Barnes v. State ex rel. Ferguson, 1 Div. 23

Decision Date28 February 1963
Docket Number1 Div. 23
Citation274 Ala. 705,151 So.2d 619
PartiesJ. Mack BARNES et al. v. STATE of Alabama ex rel. James S. FERGUSON.
CourtAlabama Supreme Court

MacDonald Gallion, Atty. Gen., Bernard F. Sykes, Asst. Atty. Gen., and John P. Kohn, Montgomery, for appellants.

Pierre Pelham, Mobile, for appellee.

Hugh Maddox, Montgomery, amicus curiae.

SIMPSON, Justice.

Appeal by the State Board of Medical Examiners from a judgment of the Circuit Court of Mobile County granting a peremptory writ of mandamus directed to the Board commanding it to issue Dr. James S. Ferguson a Certificate of Qualification to practice medicine, under the reciprocity statute, § 267, Title 46, Code of Ala.1940, as amended.

This case has a strong emotional appeal for an affirmance of the judgment below, because the good people of Coffeeville seem almost unanimous in their desire to have their doctor accredited to practice his profession in that community. Nevertheless, there are certain legal principles which govern this case and all others like it and we perforce must be so governed in our decision. We are frank to say that if we were to act on the case as a de novo proceeding we might not reach the same conclusions as did the Board. But we do not so sit, nor should the learned trial court have so viewed the proceeding before him. His court, like this Court, sits in such cases as a reviewing court and is governed by the principles we shall hereafter advert to.

Appellee was duly licensed to practice medicine by the State of California. Upon having disputes with other staff members over treatment of patients and difficulties with nurses over the care of his patients, he was excluded from the use of Palo Verde Hospital facilities. He then set up and operated his own clinic for about fourteen months in Blythe, California. Then after having serious marital vicissitudes, he left California, taking with him his six children, and went to Mexico. There appellee allegedly divorced his wife, married one Sally Perez, a former employee, later divorcing her and then remarrying her.

========

#### [ASSIGNMENT]
For each statement below, decide whether it agrees with the court opinion in Barnes v. State ex rel. Ferguson, and answer yes or no, quoting the words of the opinion that settle it. (a) The appeal was brought by the State Board of Medical Examiners. (b) The appellee ran his own clinic in Blythe, California, for about two years. (c) The appellee left California without his children.

#### [EXTRACTED RECORDS]
========

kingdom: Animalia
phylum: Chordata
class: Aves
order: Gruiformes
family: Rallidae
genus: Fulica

========

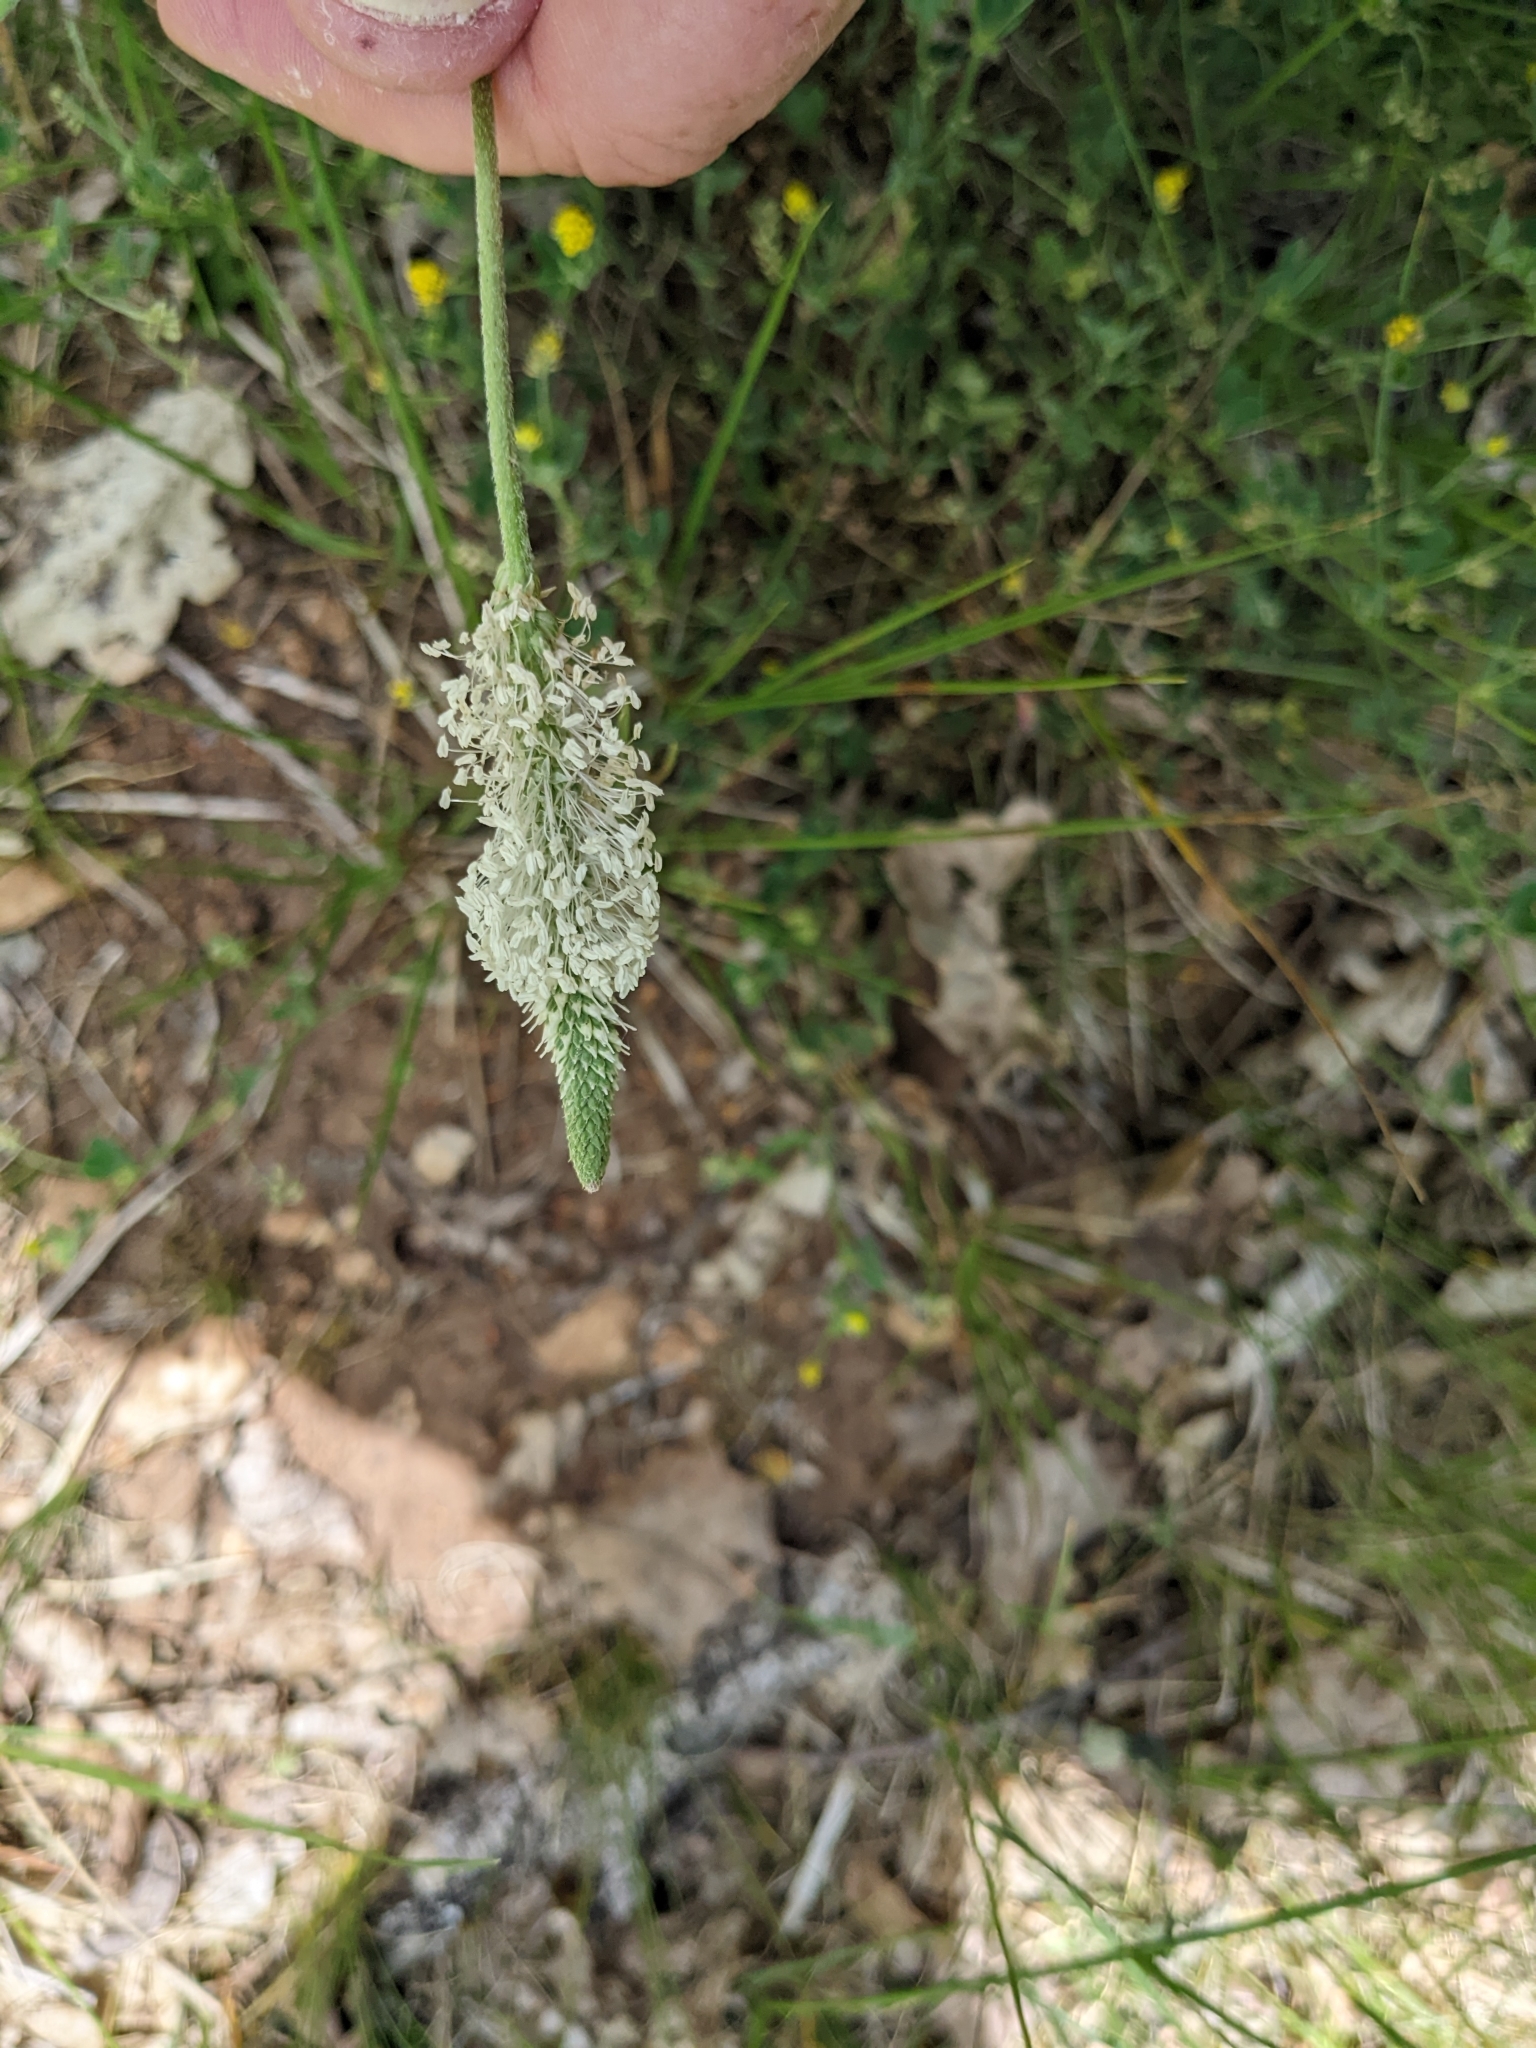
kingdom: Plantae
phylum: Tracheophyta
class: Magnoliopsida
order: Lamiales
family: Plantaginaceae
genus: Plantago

========

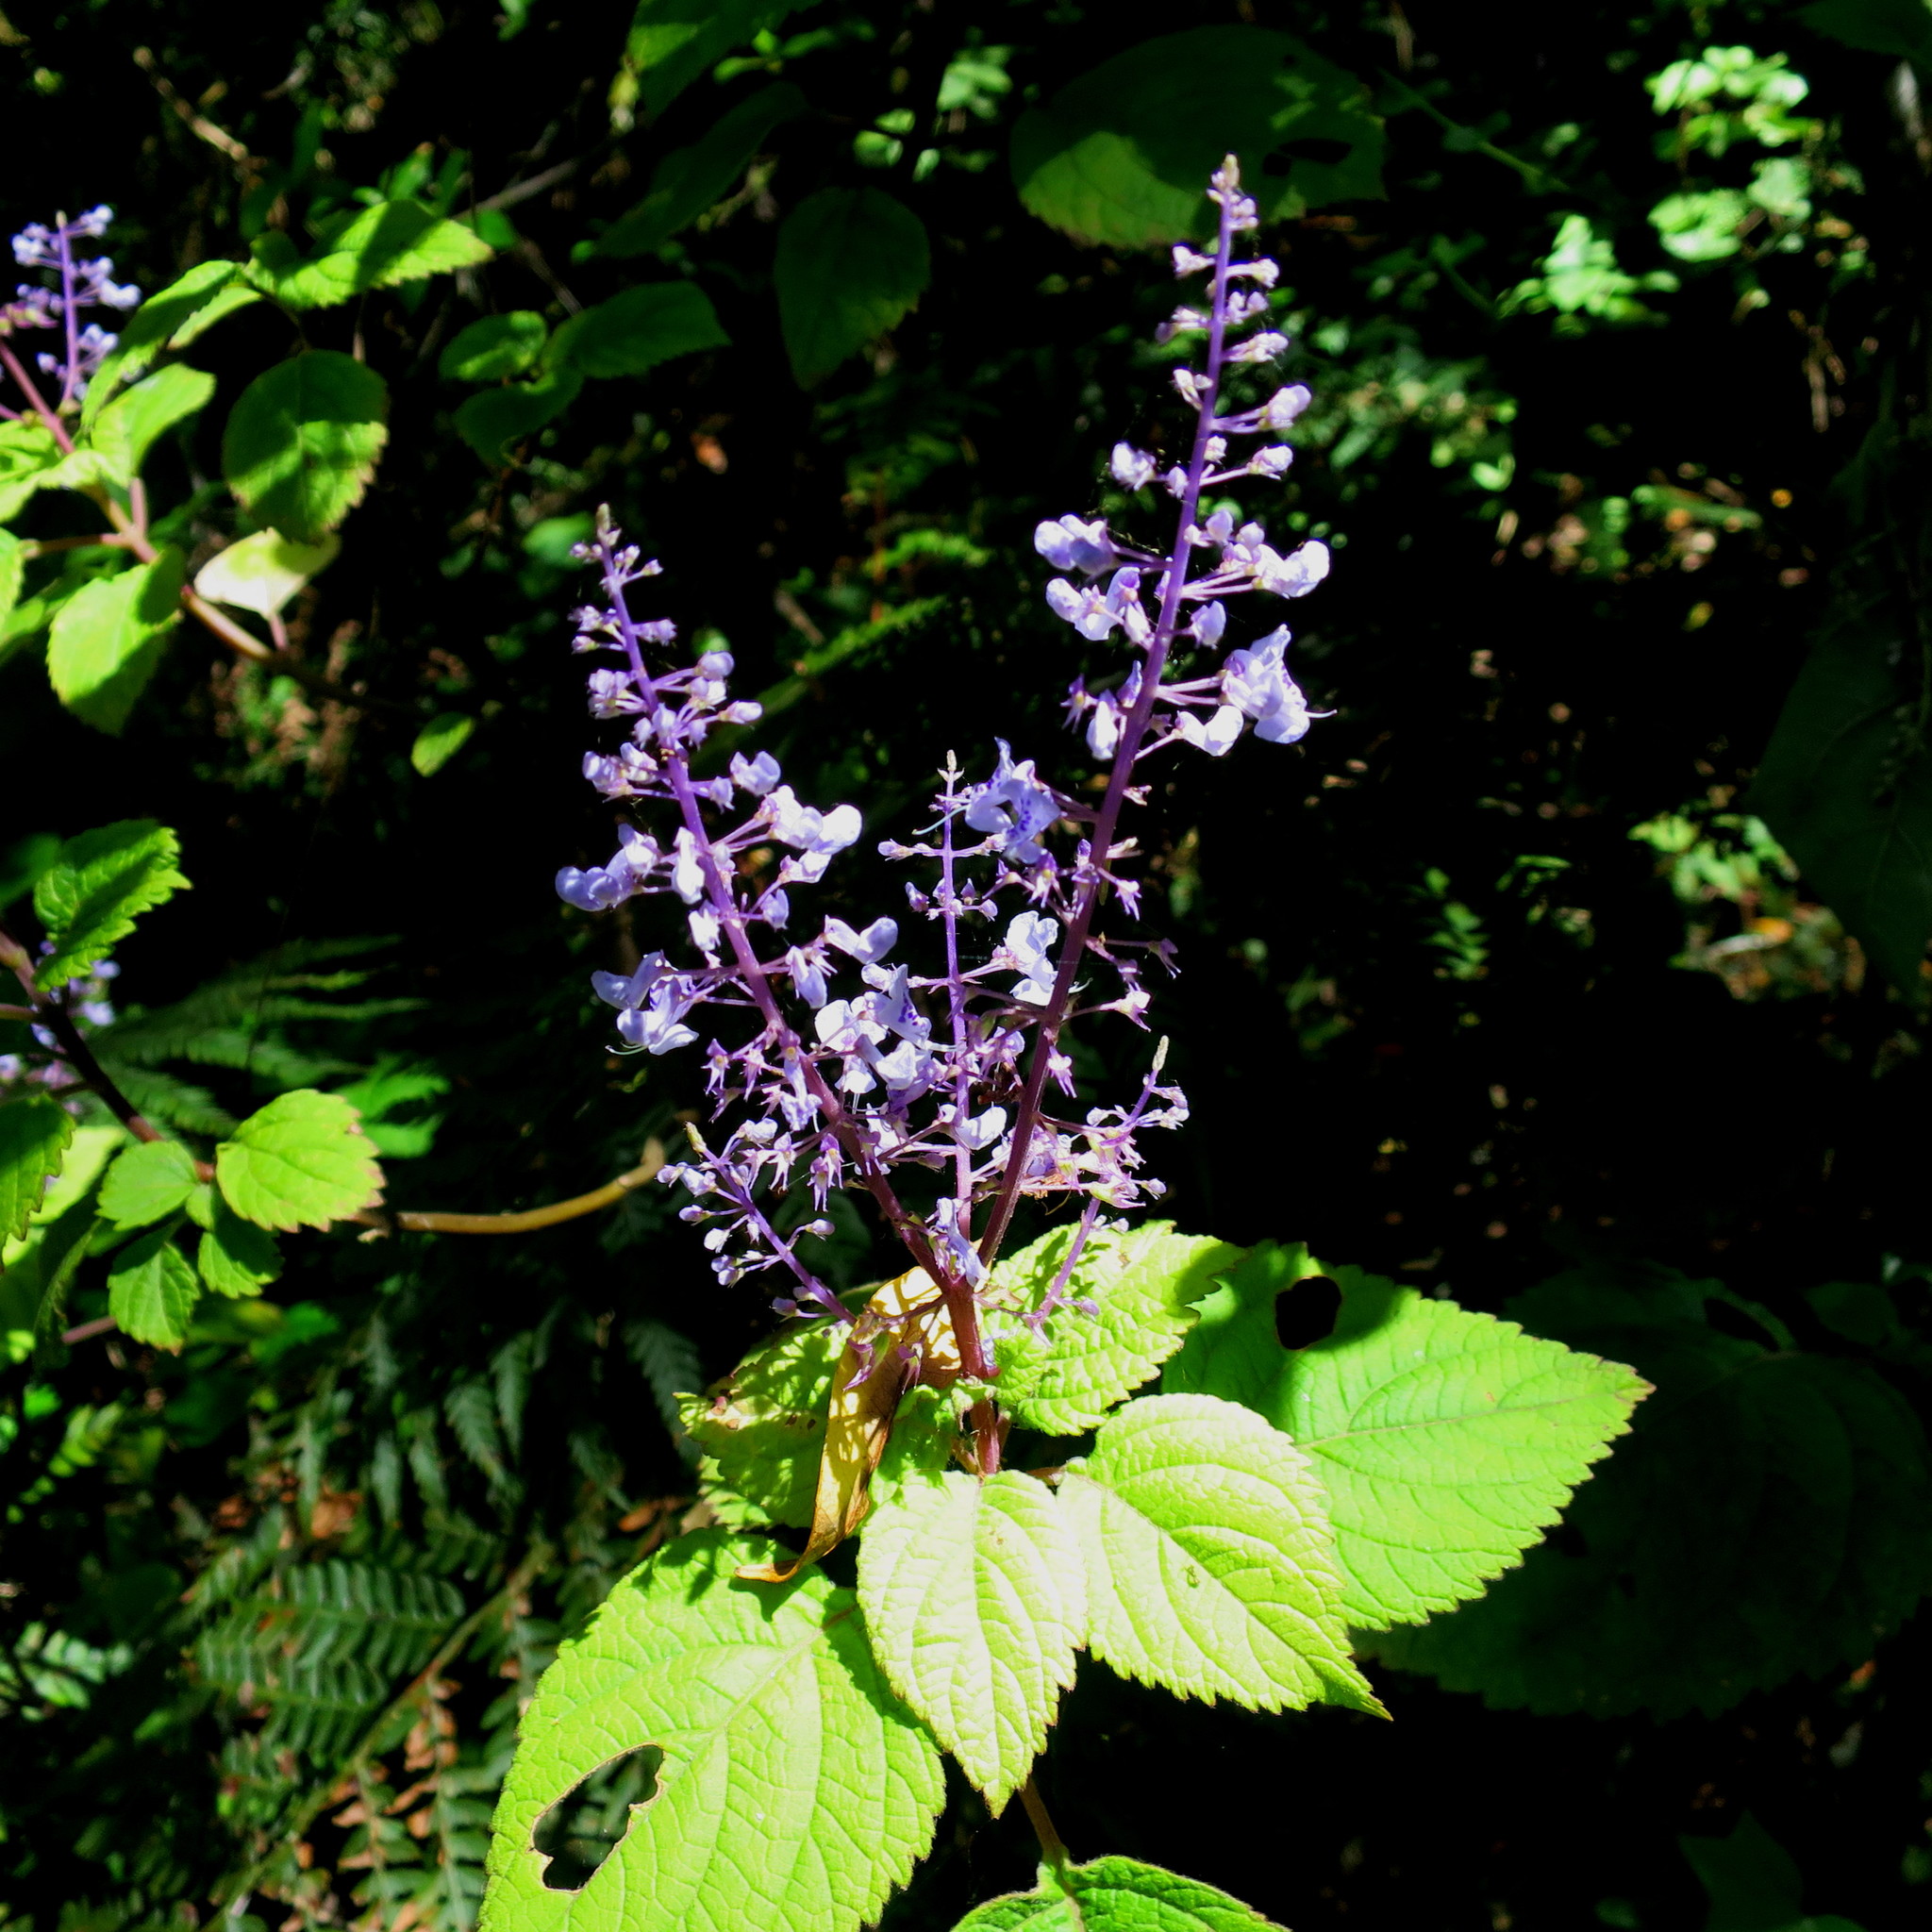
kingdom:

========

#### [TASK RESULT]
(a) Yes: "Appeal by the State Board of Medical Examiners from a judgment of the Circuit Court of Mobile County."
(b) No: "He then set up and operated his own clinic for about fourteen months in Blythe, California."
(c) No: "he left California, taking with him his six children, and went to Mexico."